Text passage Block Start
The packed audience at Tuesday night's 30th anniversary screening of the labor classic "Matewan" gave director John Sayles an extended standing ovation as he accepted the Tony Mazzocchi Labor Arts Award, named after the co-founder -- with Jos Williams -- of the 17-year-old DC Labor FilmFest, which anchors the DC LaborFest, now in its fourth year.
"What I was able to get into the film is that the process of working people organizing, the process of creating a union with a small 'u,' has been really, really important culturally to this country," said Sayles.
"What it gets to is the concept of 'we.' Employers throughout history have tried to separate people...it might be race, it might be ethnicity, it might be religion, it might be sex; they've always used that as a tool against working people. What I've seen over the years is that the most successful unions are the ones with the widest definition of 'we.'"
Read the rest of our story and see photos, at dclabor.org
On today's labor calendar,
It’s open phones for your calls today on Union City Radio’s Your Rights at Work from 1 to 2pm,
then at 5pm there’s a NoVA YELL Social hour before the monthly meeting of NoVA Labor, both in Annandale,
and don’t miss the DC LaborFest’s first Labor 411 Union Beer and Whiskey Tasting tonight at 5:30 at the Phoenix Park Hotel.
Complete details at dclabor.org, click on calendar.
Text passage Block End
> Activity list:
[a] Can you reproduce the DC LaborFest report, starting with "Read the rest" and going on through "Phoenix Park Hotel.", but replace "Annandale" with "Fairfax"?
[b] Could you continue the DC LaborFest report with the next part, picking up after its last sentence?
Provided records Block Start
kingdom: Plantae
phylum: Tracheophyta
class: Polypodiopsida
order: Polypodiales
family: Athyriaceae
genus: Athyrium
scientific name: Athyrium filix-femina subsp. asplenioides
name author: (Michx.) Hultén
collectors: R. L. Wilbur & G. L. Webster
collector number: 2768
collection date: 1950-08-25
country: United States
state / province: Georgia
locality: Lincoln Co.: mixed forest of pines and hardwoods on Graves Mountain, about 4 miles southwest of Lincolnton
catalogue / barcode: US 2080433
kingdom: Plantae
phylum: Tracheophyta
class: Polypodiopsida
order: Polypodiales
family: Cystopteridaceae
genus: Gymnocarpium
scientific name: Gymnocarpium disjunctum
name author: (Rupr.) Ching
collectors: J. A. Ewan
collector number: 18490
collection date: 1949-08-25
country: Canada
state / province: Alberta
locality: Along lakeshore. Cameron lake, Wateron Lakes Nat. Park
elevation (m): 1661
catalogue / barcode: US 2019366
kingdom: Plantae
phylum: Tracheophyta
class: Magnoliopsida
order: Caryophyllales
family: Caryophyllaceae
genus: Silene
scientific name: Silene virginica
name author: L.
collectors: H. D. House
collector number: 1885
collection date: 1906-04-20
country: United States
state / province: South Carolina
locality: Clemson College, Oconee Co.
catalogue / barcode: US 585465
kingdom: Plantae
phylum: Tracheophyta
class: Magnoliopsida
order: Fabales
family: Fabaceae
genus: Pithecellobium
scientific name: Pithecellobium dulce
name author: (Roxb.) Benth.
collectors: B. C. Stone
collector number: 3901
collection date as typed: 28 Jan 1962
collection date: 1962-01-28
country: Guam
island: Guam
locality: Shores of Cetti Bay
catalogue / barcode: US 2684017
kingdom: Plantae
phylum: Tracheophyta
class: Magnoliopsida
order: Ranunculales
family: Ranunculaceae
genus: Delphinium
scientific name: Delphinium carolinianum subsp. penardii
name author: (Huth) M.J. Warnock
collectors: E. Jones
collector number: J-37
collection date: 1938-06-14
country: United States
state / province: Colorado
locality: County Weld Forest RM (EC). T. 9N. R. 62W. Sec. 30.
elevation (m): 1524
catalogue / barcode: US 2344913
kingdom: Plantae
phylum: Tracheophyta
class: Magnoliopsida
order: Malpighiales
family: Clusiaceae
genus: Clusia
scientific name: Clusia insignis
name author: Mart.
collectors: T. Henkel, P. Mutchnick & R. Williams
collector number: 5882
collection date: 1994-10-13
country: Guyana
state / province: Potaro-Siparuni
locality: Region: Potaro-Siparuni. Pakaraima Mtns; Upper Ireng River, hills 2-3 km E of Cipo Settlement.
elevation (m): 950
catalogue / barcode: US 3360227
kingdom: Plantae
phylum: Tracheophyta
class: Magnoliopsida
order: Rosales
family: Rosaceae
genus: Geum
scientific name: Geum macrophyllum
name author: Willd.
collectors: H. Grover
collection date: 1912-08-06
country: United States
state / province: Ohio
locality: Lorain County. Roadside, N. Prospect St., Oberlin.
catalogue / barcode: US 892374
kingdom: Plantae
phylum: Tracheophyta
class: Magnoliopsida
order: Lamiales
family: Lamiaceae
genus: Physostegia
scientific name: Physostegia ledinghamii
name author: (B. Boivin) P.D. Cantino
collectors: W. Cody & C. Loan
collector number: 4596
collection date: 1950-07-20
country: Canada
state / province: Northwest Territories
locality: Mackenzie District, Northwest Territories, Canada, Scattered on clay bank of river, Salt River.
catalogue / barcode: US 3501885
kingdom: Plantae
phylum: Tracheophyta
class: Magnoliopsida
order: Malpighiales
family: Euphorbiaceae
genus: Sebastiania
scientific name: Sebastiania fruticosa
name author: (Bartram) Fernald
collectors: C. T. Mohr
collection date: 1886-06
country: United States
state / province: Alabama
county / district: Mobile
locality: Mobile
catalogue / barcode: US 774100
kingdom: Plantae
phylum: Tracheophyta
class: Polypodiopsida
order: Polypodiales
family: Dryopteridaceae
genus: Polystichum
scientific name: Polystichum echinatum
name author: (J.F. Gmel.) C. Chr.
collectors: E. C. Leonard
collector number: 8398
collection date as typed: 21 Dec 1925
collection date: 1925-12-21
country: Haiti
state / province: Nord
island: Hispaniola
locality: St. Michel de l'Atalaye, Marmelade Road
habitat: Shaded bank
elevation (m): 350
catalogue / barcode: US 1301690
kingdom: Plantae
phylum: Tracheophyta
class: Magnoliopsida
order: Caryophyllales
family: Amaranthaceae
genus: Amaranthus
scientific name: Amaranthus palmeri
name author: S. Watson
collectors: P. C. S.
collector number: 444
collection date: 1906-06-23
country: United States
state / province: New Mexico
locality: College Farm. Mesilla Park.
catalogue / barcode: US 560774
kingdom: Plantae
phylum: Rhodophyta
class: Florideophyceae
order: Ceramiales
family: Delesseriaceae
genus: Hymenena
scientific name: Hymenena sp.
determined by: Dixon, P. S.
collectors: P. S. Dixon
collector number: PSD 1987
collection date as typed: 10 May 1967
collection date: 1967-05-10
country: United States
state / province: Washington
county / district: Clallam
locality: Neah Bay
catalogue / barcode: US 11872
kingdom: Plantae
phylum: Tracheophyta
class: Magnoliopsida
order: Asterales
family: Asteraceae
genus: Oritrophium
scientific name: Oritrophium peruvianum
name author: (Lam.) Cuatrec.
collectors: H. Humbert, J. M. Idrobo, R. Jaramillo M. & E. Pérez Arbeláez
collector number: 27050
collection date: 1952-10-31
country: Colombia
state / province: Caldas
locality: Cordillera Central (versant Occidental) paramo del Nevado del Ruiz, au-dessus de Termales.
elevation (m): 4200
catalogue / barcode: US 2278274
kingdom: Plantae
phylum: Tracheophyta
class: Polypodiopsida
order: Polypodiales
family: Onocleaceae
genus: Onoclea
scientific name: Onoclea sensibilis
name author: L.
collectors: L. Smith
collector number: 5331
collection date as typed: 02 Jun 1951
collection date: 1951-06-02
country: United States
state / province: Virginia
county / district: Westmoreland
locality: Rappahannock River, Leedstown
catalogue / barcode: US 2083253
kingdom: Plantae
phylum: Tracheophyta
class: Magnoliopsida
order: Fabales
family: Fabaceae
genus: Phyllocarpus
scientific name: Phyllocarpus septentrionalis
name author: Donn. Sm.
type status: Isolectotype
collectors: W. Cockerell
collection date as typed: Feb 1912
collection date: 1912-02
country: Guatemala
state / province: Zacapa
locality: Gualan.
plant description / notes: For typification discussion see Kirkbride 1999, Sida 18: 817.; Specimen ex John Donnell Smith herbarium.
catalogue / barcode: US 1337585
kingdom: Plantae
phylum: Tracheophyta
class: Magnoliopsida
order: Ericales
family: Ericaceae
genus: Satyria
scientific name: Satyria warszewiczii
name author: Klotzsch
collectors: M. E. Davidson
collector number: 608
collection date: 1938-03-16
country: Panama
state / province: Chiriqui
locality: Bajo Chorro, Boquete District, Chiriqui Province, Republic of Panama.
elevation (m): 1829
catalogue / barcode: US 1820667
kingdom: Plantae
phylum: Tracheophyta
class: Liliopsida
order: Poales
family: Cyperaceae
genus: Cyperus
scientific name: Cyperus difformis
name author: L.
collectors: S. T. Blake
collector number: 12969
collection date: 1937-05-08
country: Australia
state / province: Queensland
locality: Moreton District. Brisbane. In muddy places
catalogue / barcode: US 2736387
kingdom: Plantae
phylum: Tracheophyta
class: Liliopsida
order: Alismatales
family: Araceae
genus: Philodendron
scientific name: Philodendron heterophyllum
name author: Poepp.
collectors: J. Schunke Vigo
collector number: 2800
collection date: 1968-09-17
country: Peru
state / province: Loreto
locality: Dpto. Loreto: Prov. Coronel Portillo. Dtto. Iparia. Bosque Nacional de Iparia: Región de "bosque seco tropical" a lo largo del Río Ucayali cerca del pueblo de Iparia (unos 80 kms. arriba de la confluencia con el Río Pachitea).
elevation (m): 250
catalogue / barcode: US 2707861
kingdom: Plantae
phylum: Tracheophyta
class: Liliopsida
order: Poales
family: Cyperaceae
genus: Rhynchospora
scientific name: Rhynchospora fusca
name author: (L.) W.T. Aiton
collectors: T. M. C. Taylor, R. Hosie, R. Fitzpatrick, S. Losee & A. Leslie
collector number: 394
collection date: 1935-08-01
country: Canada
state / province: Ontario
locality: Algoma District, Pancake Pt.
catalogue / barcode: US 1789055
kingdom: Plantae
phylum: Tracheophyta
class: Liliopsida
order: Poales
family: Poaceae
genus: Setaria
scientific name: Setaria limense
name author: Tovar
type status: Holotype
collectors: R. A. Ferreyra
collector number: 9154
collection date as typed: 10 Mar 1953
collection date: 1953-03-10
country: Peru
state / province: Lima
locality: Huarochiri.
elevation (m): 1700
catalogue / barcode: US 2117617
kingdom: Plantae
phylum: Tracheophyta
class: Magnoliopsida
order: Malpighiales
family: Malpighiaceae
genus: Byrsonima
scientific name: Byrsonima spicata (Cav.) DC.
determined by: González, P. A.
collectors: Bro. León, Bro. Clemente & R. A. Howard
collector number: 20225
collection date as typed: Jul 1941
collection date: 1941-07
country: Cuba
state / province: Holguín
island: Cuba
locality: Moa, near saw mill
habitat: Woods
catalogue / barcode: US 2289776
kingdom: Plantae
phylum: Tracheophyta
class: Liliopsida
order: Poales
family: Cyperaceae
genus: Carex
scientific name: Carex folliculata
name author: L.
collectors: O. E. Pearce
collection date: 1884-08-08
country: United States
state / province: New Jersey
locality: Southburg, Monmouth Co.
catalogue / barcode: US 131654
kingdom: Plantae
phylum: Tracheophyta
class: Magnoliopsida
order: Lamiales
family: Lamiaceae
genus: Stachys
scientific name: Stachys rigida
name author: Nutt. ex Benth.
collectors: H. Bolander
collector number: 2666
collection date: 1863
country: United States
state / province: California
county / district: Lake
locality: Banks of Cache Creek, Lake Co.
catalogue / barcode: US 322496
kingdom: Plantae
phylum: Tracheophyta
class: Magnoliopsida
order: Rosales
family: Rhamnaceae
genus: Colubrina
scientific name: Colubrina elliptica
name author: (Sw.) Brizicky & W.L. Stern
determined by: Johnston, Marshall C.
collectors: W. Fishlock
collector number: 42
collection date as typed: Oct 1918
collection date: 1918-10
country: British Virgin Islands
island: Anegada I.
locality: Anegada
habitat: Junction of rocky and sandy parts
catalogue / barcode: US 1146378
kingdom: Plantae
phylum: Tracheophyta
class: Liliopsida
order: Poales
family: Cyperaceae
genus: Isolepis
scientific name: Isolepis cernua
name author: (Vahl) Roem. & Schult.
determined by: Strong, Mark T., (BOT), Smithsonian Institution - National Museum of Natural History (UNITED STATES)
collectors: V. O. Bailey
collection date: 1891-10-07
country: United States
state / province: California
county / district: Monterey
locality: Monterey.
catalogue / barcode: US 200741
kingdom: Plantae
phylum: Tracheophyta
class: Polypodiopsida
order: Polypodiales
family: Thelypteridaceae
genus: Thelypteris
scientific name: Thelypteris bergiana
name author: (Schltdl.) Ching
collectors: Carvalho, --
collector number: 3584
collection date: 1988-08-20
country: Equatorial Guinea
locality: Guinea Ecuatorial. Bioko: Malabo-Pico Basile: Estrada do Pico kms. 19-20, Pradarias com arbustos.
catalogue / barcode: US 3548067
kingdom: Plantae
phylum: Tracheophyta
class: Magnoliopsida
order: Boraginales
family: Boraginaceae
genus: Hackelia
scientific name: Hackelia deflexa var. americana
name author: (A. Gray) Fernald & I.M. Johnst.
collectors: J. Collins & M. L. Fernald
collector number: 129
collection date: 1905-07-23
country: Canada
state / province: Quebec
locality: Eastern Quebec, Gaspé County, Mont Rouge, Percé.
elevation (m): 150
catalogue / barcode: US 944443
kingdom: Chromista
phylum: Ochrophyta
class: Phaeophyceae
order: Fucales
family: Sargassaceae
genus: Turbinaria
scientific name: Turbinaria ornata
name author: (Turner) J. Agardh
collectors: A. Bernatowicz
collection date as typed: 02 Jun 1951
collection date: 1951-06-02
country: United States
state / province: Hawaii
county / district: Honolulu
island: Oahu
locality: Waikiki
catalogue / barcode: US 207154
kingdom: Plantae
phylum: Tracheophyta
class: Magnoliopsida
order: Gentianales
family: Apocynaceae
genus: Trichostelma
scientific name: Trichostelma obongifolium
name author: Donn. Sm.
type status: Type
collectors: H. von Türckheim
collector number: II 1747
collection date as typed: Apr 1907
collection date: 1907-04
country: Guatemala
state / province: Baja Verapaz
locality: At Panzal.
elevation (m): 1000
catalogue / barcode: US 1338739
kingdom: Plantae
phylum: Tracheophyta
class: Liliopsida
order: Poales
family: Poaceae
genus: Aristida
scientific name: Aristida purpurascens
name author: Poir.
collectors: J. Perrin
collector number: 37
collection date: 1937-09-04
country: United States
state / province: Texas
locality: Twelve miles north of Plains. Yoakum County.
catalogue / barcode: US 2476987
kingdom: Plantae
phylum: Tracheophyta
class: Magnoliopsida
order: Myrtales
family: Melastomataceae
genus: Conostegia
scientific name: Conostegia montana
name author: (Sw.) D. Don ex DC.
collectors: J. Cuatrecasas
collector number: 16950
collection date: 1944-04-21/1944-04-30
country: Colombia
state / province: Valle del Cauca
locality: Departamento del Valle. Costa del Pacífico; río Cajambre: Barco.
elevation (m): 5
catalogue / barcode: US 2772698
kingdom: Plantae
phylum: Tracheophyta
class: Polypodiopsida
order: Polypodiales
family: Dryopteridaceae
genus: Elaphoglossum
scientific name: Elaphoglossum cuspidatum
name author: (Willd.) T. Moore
Provided records Block End
> Responses per task:
[a]
Read the rest of our story and see photos, at dclabor.org
On today's labor calendar,
It’s open phones for your calls today on Union City Radio’s Your Rights at Work from 1 to 2pm,
then at 5pm there’s a NoVA YELL Social hour before the monthly meeting of NoVA Labor, both in Fairfax,
and don’t miss the DC LaborFest’s first Labor 411 Union Beer and Whiskey Tasting tonight at 5:30 at the Phoenix Park Hotel.

[b]
Here’s today's labor history:
On this date in 1912, in what may have been baseball’s first labor strike, the Detroit Tigers refused to play after team leader Ty Cobb was suspended: he had gone into the stands and beat a fan who had been heckling him. Cobb was reinstated and the Tigers went back to work after the team manager’s failed attempt to replace the players with a local college team: their pitcher gave up 24 runs.
In 1917, the Amalgamated Meat Cutters union organizers launched a campaign in the nation’s packinghouses, an effort that was to bring representation to 100,000 workers over the following two years.
In 1928, Big Bill Haywood, a founding member and leader of the Industrial Workers of the World, died in exile in the Soviet Union.
And in 1950, Atlanta transit workers, objecting to a new city requirement that they be fingerprinted as part of the employment process, went out on strike.
Today’s labor quote is by "Big Bill" Haywood, who said
“Every dollar that the boss did not work for, one of us worked for a dollar and didn't get it.”
William Dudley "Big Bill" Haywood, who said
“I haven't read Marx's Capital but I've got the marks of capital all over my body.”